しばらくはこの場所で入場者の様子を観察するのが、ロデリックの仕事になる。
まずは――
「絶対に走らせるな、と厳命はしていますが堪えることが出来ない愚か者は必ず出現するでしょう」
ムラタはそれを防ぐようにロデリックに命じたわけではない。
そういった人物を主催者側が把握していることが大事なのだとムラタは言う。
「そもそも、言うこと効かせるのは近衛騎士の仕事ですから」
というわけで、ムラタの警戒が功を奏したのか、取りあえず駆け込んで来るものは見あたらない。

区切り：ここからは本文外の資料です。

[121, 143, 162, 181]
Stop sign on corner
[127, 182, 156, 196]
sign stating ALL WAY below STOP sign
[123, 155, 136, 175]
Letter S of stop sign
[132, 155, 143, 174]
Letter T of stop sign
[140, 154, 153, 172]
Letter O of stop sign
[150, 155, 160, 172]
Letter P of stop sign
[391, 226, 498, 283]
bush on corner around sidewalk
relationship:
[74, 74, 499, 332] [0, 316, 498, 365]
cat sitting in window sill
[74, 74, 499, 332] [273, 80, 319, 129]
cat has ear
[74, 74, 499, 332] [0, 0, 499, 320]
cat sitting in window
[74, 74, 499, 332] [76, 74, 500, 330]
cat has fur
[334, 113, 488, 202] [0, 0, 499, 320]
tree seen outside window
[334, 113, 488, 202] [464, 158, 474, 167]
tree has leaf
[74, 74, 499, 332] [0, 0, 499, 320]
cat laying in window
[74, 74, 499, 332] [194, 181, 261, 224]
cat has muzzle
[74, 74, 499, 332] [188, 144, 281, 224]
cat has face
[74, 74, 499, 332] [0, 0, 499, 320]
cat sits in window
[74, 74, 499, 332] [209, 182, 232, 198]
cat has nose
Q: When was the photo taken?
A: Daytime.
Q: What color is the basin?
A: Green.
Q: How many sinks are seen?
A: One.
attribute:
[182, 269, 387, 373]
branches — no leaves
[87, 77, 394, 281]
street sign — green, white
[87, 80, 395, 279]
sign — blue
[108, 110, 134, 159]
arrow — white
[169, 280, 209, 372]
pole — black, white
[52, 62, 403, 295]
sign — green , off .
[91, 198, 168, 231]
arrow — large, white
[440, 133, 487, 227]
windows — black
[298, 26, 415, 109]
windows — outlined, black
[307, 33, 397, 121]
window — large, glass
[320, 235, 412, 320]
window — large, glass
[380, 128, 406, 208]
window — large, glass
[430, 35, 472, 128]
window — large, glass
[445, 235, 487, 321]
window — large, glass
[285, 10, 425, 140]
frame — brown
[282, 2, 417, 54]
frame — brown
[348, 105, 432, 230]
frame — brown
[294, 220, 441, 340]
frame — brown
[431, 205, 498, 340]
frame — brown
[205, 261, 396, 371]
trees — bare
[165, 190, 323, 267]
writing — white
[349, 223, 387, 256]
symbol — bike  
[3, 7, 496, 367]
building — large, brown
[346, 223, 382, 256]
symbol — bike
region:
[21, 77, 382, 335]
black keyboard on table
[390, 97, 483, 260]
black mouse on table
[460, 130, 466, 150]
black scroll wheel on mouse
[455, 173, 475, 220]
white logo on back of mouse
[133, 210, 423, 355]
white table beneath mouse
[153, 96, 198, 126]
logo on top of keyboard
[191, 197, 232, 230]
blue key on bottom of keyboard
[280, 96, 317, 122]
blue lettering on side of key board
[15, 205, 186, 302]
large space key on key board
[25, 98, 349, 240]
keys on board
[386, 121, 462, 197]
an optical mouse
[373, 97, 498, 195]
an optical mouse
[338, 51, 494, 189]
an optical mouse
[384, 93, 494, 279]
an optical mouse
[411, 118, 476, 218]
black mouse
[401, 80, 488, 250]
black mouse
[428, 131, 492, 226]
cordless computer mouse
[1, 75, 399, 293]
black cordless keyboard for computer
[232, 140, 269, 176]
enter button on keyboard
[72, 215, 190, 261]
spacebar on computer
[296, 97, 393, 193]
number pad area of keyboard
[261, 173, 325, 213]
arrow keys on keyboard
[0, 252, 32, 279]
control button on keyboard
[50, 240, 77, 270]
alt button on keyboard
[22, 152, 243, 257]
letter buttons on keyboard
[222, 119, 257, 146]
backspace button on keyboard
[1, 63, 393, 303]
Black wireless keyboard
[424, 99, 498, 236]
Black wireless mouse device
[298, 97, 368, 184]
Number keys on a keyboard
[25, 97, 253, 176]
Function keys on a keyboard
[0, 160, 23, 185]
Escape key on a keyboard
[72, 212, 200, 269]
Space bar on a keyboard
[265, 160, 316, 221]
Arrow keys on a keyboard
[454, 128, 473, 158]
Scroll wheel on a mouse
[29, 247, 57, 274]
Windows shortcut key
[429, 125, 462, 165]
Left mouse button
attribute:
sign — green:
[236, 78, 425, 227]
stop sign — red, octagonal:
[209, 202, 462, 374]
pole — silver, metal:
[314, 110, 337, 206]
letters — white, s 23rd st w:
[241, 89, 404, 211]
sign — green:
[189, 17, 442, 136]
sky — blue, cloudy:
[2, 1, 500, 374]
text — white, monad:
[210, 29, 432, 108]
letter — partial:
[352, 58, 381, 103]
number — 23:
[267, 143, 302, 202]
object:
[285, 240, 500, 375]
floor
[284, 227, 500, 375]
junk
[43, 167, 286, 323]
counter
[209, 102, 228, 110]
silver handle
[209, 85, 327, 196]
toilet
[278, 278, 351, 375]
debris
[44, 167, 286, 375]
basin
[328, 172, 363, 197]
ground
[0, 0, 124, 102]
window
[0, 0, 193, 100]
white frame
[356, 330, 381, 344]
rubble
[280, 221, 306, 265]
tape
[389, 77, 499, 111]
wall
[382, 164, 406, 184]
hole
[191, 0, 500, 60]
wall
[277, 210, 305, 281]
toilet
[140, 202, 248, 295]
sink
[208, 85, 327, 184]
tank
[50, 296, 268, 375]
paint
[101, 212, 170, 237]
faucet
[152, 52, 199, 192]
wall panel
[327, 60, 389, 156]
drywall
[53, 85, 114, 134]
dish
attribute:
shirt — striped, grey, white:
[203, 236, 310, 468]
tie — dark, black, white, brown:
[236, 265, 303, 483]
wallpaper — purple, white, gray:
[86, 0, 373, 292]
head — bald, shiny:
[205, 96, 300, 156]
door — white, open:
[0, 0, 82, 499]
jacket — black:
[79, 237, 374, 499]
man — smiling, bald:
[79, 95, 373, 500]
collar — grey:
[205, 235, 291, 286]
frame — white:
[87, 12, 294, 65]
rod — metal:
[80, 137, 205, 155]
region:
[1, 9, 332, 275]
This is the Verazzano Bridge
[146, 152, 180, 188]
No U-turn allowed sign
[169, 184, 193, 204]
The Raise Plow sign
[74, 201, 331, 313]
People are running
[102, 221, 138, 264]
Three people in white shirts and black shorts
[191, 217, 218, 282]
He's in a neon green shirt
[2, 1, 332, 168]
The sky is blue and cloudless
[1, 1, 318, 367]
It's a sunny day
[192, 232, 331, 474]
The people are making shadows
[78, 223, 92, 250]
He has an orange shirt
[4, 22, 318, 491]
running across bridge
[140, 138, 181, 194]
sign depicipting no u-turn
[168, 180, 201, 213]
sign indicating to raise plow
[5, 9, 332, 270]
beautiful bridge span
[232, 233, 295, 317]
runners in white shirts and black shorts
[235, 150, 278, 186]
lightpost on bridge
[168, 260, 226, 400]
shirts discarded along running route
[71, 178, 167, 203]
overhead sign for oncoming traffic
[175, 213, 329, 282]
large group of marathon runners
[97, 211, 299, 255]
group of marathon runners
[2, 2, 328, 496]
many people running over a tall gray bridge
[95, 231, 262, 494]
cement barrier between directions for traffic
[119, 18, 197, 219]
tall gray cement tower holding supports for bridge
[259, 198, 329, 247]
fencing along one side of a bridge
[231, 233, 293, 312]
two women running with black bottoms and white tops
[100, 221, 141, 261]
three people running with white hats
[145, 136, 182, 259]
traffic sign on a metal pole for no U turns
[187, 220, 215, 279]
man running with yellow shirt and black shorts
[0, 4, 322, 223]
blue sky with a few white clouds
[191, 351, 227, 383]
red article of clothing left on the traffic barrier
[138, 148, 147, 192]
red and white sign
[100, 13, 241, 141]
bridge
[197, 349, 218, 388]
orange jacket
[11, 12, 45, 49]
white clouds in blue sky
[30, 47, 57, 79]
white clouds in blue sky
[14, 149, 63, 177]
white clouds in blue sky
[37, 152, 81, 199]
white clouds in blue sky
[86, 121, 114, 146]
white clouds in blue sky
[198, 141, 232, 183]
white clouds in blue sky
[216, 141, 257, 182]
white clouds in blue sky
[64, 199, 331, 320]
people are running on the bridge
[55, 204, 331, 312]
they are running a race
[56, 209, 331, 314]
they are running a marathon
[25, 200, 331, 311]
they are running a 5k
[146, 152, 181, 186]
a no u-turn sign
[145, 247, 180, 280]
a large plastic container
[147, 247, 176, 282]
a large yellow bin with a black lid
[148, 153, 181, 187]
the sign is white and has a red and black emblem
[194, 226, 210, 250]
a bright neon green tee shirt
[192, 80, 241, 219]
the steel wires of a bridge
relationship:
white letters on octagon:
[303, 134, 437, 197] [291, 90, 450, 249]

入り口にあたる部分が、壁がないことで自動的に消失したわけだが、そのおかげもあって狭いところに一斉に人が群がってくるという現象も防ぐことが出来たらしい。
ここまで壁がないことの有用性が発揮されるとは……
改めてムラタの慧眼に舌を巻くロデリック。
それでいて、幾たびも注意を繰り返しただけあって走り出す者も――
――あ、やっぱり出現してしまうのか。
今日は当たり前に「サマートライアングル」のお披露目会でもあるわけだが、その中心となる舞台に向かって突進を開始する連中がいる。
これまたムラタの予言通りだ。
(よしよし、しっかり確認出来たぞ)
警備にあたっている「鋼の疾風」の面子とロデリックは頷き合う。
重点的に舞台周辺を警備しているので、もし混乱が発生した場合でも対処は可能だ。
もちろん走り出した連中が懲りない様なら、そのまま拘束することになるだろう。
ただ今日だけは、実力行使に出ることはない。
開場してすぐに締め付けを厳しく行うのも問題がある、という判断からだ。
かと言って、野放図に放り出すのでは無い。
舞台目当ての第一陣が落ち着いたところで、浴場目当ての老人達が入場してきた。
こちらが本命といえば本命か。
だからこそ、この方面にも対策は用意してある。
これまたムラタの発案であるのだが。
(……と、こっちも始まったな)
ロデリックの目の前で、こんな光景が繰り広げられていた。
どうしても行動がゆっくりになってしまう老人達。
もちろんドンドン追い抜かれるわけだが、そこに手を差しのばし導く者が現れる。
見た目完全にヤ○ザ。
良くいえばチンピラ。
そういった出で立ちの者“たち”が、老人に気を遣い、椅子まで案内し脱衣所前の料金所まで親切につきそう。
それに対して、戸惑いながらもそれに頭を下げ感謝の言葉を並べる老人達。
この光景を否定できる者など――あるいはムラタだけかも知れない。
だが、この光景を仕掛けたのはムラタでもあるのだ。
「上からではなくて、自然とそういうことが行われる雰囲気を作った方が、今後も色々と楽だ」
――名付けて、ラーメン店の所行。
と、これまたよくわからないことを言い出したムラタであったが、今回も狙い通りの展開になりつつある。
舞台が中央にあるため、自然と男女で分別されているところも大きい。
いや、元々広い造りであるから、人が集まってきても余裕がある事が最大の原因かもしれない。
だからこそチンピラ達の行動が目についてしまい、周囲の者たちも自然と襟を正す結果に結びついている。
(とりあえず、ここまでは順調……ということにしておこう)
問題が起きないはずは無い。
それに対して、どれだけ小さいうちに対処できるかが、肝心なところだ。
そういった心得を口を酸っぱくして言い続けていたのもムラタであった。
ロデリックは左右の視線を投げかけながら、背を預けていた柱から離れる。
今のところ、大きなトラブルは発生してない様だが、まだ油断は出来ない。
それに今は近衛騎士がいるが、ずっとそのままなわけはない。
出店の1つが、早速もたついている様だが、まだ乗り出す程では無い。
……旨そうな匂いだけはたっぷり振りまいていたからな。
と、ロデリックはもしものための対応を頭の中で整理しながら、歩を進める。
――さて次は、脱衣場、そして2種類の浴場だ。
ロデリックには、まだまだ確認しなければ場所は沢山あるのだ。